Indian Pink or Arethusa Orchid
I woke up thinking this morning about poet John Burroughs, who was also an important American naturalist and essayist. He played a key role in the development of the United State's own conservationist movement. It was his words about the lovely Arethusa, or Indian Pink other commons names are: Dragon's Mouth and Swamp Pink) that used to be a common sight in his day that stuck in my early morning mind:
"Arethusa was one of the nymphs who attended Diana, and was by that goddess turned into a fountain that she might escape the god of the river Alpheus, who became desperately in love with her on seeing her at the bath."
Our American orchid, the Arethusa -- is one of the prettiest of native orchids, and it has been pursued through many a marsh and quaking-bog by her lovers. The flower is rose-purple and large, with a bearded lip. She is a bright pink-purple flower, an inch or more long, with the odor of sweet violets. There are some who will claim it is pink, others will call it purple. Some will confuse it with a purple fringed orchid, also rare, because it too has it's own fringe of sorts.

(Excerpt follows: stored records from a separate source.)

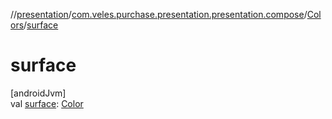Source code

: //[presentation](../../../index.md)/[com.veles.purchase.presentation.presentation.compose](../index.md)/[Colors](index.md)/[surface](surface.md)

# surface

[androidJvm]\
val [surface](surface.md): [Color](https://developer.android.com/reference/kotlin/androidx/compose/ui/graphics/Color.html)
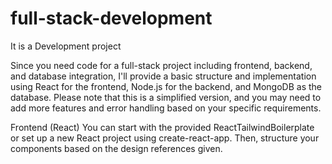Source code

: # full-stack-development
It is a Development project

Since you need code for a full-stack project including frontend, backend, and database integration, I'll provide a basic structure and implementation using React for the frontend, Node.js for the backend, and MongoDB as the database. Please note that this is a simplified version, and you may need to add more features and error handling based on your specific requirements.

Frontend (React)
You can start with the provided ReactTailwindBoilerplate or set up a new React project using create-react-app. Then, structure your components based on the design references given.
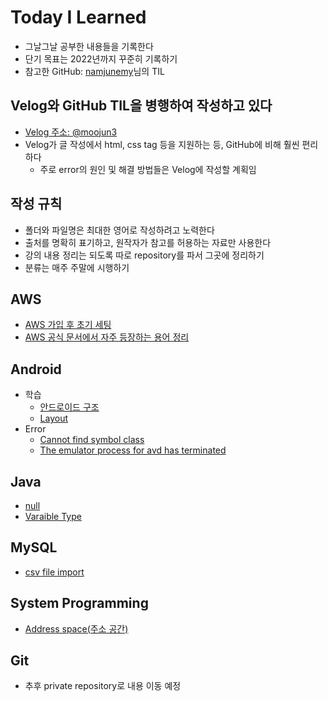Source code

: # Today I Learned
* 그날그날 공부한 내용들을 기록한다
* 단기 목표는 2022년까지 꾸준히 기록하기
* 참고한 GitHub: [namjunemy](https://github.com/namjunemy/TIL)님의 TIL

## Velog와 GitHub TIL을 병행하여 작성하고 있다
* [Velog 주소: @moojun3](https://velog.io/@moojun3)
* Velog가 글 작성에서 html, css tag 등을 지원하는 등, GitHub에 비해 훨씬 편리하다
   * 주로 error의 원인 및 해결 방법들은 Velog에 작성할 계획임

## 작성 규칙
* 폴더와 파일명은 최대한 영어로 작성하려고 노력한다
* 출처를 명확히 표기하고, 원작자가 참고를 허용하는 자료만 사용한다
* 강의 내용 정리는 되도록 따로 repository를 파서 그곳에 정리하기
* 분류는 매주 주말에 시행하기

## AWS
* [AWS 가입 후 초기 세팅](https://github.com/Moojun/TIL/blob/main/AWS/AWS_initial_settings.md)
* [AWS 공식 문서에서 자주 등장하는 용어 정리](https://github.com/Moojun/TIL/blob/main/AWS/%EC%9A%A9%EC%96%B4%EC%A0%95%EB%A6%AC.md)

## Android
* 학습
  * [안드로이드 구조](https://github.com/Moojun/TIL/blob/main/Android/Architecture.md)
  * [Layout](https://github.com/Moojun/TIL/blob/main/Android/Layout.md)
* Error 
  * [Cannot find symbol class](https://github.com/Moojun/TIL/blob/main/Android/cannot_find_symbol_error.md)
  * [The emulator process for avd has terminated](https://github.com/Moojun/TIL/blob/main/Android/emulator_process_terminated_error.md)

## Java
* [null](https://github.com/Moojun/TIL/blob/main/Java/null.md)
* [Varaible Type](https://github.com/Moojun/TIL/blob/main/Java/Variable_Type.md)

## MySQL
* [csv file import](https://github.com/Moojun/TIL/blob/main/MySQL/load_files.md)

## System Programming
* [Address space(주소 공간)](https://github.com/Moojun/TIL/blob/main/System%20Progarmming/Address-Space.md)

## Git
* 추후 private repository로 내용 이동 예정
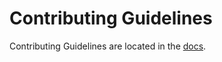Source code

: # Contributing Guidelines

Contributing Guidelines are located in the [docs](https://docs.nautobot.com/en/stable/development/#contributing).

I think John Burroughs would be disappointed if he were alive today, because this beautiful native jewel is now extremely rare, having been over-hunted for collection and our once many bogs and marshes all destroyed in the name of progress.
Many people living here in the U.S. don't realize that orchids are among some of our most beautiful wildflowers, particularly in the Eastern part of our country. Several orchids are found in northern woods of our Eastern states and the Indian Pink are among the most special of them.